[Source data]
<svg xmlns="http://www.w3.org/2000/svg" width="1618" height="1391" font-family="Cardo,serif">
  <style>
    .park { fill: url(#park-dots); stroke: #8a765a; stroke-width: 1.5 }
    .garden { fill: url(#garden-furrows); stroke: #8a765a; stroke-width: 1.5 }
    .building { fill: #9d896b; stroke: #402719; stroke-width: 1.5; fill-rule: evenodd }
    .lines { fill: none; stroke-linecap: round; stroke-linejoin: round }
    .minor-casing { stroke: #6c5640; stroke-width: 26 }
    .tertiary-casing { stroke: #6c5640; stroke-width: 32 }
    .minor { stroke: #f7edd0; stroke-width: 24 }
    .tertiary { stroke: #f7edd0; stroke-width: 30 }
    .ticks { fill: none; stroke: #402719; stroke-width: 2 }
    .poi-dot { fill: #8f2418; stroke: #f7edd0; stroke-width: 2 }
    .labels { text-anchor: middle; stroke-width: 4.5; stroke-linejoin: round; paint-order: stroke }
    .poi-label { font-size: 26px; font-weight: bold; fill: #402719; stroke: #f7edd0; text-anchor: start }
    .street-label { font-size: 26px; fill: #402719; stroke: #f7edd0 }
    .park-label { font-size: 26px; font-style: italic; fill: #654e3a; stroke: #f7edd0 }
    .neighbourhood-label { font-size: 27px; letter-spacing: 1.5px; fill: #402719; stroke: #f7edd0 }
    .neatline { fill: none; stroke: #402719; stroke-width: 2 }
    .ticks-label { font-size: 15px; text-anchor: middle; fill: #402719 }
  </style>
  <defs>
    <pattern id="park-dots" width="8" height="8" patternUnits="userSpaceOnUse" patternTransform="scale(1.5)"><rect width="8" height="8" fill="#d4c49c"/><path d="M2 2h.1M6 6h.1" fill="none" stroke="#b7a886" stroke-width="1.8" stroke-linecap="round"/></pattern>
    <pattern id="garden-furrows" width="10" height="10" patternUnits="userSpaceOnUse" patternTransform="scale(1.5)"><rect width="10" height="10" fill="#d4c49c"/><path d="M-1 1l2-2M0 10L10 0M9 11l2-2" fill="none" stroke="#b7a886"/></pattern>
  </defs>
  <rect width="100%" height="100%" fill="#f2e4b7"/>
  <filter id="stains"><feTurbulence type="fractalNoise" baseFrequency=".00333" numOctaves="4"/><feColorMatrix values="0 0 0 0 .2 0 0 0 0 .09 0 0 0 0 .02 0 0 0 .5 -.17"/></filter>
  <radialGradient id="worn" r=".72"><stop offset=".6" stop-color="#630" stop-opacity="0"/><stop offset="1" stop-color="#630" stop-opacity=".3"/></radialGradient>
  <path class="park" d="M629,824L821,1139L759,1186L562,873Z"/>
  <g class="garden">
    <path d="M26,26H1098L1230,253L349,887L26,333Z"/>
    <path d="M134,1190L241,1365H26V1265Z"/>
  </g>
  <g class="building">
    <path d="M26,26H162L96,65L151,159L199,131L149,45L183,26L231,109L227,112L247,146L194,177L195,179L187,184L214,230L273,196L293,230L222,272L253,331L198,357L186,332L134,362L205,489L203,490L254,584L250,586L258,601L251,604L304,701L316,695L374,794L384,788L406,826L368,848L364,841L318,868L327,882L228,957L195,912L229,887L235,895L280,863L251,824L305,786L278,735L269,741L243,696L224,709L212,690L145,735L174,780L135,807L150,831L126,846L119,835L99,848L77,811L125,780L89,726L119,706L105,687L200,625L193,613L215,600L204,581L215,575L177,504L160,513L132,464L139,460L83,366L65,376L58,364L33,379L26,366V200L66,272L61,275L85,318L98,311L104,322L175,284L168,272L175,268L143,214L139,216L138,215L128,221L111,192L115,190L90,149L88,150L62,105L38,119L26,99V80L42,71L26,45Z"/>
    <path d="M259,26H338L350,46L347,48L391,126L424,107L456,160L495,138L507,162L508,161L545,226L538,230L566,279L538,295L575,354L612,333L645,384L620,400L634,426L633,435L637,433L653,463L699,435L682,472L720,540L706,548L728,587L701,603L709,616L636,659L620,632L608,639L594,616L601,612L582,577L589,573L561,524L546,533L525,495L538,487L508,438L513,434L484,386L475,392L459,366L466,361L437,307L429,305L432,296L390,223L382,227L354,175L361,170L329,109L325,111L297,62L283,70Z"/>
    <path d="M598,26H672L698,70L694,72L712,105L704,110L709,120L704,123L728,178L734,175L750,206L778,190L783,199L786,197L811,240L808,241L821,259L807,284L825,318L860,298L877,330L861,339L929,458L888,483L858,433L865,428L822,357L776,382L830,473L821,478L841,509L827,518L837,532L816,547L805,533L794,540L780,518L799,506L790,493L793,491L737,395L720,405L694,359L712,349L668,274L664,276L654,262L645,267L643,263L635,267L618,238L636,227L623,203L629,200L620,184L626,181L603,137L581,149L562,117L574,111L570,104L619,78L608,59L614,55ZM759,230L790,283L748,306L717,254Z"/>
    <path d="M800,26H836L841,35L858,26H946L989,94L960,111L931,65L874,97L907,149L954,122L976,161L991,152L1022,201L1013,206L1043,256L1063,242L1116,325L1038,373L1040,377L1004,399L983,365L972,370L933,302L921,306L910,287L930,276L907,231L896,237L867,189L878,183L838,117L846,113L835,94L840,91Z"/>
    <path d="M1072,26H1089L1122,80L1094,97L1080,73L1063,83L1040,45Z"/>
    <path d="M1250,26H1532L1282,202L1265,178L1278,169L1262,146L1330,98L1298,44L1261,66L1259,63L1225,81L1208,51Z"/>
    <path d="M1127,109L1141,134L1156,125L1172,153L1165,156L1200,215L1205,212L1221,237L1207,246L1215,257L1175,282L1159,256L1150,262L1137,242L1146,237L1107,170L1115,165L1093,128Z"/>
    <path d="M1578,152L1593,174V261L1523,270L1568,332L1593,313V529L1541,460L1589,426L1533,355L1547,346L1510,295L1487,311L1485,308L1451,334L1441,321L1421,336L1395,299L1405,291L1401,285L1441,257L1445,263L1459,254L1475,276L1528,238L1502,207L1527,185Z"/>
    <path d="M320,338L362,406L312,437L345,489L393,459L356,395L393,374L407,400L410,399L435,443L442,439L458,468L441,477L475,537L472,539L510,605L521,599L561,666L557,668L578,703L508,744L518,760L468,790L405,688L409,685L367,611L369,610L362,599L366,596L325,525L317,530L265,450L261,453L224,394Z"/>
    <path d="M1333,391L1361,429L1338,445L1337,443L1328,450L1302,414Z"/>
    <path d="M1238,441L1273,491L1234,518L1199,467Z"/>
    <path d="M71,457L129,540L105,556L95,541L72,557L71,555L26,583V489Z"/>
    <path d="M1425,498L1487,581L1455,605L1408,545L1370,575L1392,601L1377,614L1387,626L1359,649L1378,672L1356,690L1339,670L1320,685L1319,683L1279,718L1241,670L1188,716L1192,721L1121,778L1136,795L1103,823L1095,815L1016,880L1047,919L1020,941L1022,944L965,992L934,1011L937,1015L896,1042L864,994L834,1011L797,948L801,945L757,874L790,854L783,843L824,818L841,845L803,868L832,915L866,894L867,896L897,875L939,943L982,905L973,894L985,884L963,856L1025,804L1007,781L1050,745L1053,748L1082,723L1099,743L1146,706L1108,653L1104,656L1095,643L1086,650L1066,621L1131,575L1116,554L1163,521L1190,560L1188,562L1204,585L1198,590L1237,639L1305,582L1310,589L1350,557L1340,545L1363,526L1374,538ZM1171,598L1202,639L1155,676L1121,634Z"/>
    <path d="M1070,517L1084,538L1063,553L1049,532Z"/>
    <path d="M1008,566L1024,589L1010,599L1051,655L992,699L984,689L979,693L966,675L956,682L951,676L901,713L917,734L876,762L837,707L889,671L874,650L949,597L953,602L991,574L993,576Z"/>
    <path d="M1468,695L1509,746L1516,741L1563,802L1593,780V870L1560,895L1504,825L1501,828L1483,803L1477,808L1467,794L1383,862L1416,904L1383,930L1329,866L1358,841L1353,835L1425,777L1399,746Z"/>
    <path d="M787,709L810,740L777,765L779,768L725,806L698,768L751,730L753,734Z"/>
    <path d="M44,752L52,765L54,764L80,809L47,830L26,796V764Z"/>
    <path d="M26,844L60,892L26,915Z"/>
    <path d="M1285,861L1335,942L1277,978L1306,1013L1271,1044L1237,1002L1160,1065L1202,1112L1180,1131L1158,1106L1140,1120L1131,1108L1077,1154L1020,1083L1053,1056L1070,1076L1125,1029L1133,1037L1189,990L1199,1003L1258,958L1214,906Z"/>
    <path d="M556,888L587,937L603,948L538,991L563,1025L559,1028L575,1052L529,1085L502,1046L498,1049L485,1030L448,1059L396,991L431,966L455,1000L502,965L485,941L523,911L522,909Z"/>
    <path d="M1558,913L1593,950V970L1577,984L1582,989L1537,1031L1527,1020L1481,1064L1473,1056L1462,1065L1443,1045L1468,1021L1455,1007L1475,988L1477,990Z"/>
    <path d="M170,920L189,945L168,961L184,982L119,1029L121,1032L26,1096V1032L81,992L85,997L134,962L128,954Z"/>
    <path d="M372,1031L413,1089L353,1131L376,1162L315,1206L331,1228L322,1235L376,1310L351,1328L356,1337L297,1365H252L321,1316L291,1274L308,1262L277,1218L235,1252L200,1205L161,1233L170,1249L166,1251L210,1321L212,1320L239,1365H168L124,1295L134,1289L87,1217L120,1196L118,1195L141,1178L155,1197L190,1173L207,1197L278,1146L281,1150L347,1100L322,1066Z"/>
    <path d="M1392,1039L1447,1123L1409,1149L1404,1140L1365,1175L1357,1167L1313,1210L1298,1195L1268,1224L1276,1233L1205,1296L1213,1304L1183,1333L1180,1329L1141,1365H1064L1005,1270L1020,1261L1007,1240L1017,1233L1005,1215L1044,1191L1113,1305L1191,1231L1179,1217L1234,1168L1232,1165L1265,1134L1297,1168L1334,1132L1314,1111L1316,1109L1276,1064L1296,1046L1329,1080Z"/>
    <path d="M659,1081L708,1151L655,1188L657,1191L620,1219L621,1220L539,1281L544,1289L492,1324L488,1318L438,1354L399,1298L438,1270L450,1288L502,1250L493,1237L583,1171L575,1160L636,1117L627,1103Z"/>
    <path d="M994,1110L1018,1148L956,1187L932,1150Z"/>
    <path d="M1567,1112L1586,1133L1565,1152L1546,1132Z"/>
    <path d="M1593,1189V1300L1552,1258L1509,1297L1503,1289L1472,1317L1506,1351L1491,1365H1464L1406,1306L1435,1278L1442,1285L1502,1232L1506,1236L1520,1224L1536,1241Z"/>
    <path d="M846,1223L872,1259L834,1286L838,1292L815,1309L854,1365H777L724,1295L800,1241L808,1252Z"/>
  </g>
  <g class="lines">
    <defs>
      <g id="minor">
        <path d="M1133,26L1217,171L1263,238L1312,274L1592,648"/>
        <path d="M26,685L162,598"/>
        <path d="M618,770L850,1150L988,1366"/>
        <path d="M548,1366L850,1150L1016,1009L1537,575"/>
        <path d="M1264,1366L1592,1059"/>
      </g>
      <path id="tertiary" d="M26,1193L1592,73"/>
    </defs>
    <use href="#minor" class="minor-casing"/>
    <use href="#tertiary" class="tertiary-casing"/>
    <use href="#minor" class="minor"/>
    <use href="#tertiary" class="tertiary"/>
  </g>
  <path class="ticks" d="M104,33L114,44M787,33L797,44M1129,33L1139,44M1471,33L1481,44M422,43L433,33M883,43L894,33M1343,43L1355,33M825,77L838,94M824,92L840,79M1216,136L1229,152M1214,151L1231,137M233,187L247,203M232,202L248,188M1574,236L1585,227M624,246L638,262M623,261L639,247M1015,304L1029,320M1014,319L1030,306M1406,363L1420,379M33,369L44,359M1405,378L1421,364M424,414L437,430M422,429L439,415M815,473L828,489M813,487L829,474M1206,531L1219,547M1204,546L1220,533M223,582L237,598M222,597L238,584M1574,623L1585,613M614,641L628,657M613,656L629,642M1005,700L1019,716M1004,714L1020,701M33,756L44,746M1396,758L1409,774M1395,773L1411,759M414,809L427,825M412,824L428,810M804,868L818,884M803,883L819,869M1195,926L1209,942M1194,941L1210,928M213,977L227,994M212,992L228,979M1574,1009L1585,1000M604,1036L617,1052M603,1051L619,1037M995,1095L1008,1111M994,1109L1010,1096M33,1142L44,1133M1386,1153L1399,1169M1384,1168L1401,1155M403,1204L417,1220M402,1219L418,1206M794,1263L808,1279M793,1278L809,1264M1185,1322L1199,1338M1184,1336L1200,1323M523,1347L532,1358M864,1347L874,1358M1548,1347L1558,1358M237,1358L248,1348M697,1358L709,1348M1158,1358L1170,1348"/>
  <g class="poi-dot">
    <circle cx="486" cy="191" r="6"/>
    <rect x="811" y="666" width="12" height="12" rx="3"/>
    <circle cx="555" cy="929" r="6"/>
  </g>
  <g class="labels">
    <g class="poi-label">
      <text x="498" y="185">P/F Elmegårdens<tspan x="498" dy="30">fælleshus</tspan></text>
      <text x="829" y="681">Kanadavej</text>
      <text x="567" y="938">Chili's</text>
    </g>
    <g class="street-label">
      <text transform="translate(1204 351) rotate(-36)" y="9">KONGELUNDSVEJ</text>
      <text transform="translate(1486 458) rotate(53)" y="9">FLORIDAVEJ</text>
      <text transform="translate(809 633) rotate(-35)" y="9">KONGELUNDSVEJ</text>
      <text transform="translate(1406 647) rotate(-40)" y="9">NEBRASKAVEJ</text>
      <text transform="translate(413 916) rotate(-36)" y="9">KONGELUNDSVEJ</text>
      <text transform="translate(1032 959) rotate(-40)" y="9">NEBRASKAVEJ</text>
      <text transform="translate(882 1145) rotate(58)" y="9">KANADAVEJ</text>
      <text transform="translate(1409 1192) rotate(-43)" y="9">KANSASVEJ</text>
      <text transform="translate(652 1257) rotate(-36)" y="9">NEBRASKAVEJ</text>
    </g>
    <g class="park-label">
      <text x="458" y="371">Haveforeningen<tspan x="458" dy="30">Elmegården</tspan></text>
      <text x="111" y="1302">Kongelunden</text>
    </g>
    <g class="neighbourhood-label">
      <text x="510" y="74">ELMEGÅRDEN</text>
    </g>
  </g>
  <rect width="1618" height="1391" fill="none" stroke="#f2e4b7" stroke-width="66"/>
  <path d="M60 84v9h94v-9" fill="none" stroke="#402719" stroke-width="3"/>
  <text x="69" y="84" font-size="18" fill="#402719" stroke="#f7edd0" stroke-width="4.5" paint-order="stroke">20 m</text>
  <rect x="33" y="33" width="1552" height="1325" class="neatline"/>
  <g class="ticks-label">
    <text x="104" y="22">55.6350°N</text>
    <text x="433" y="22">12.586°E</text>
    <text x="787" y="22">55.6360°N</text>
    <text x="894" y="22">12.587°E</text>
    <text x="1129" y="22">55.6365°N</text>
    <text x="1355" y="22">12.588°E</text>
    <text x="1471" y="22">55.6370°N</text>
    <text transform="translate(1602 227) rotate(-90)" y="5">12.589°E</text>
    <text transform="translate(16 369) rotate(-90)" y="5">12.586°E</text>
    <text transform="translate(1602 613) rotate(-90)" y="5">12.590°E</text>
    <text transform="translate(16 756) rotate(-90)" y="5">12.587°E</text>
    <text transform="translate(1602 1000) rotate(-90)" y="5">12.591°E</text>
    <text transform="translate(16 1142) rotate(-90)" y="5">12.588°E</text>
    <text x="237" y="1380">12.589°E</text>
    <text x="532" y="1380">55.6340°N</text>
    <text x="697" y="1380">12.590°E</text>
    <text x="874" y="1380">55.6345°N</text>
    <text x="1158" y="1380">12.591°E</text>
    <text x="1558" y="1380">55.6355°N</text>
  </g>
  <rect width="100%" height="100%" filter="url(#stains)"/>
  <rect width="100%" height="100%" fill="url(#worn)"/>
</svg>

*What to produce*
Give only the lines from the one holding "url(#park-dots); stroke: #8a765a;" through the one holding "#6c5640; stroke-width: 32", each restated exactly as it appears above.

*Finished task*
    .park { fill: url(#park-dots); stroke: #8a765a; stroke-width: 1.5 }
    .garden { fill: url(#garden-furrows); stroke: #8a765a; stroke-width: 1.5 }
    .building { fill: #9d896b; stroke: #402719; stroke-width: 1.5; fill-rule: evenodd }
    .lines { fill: none; stroke-linecap: round; stroke-linejoin: round }
    .minor-casing { stroke: #6c5640; stroke-width: 26 }
    .tertiary-casing { stroke: #6c5640; stroke-width: 32 }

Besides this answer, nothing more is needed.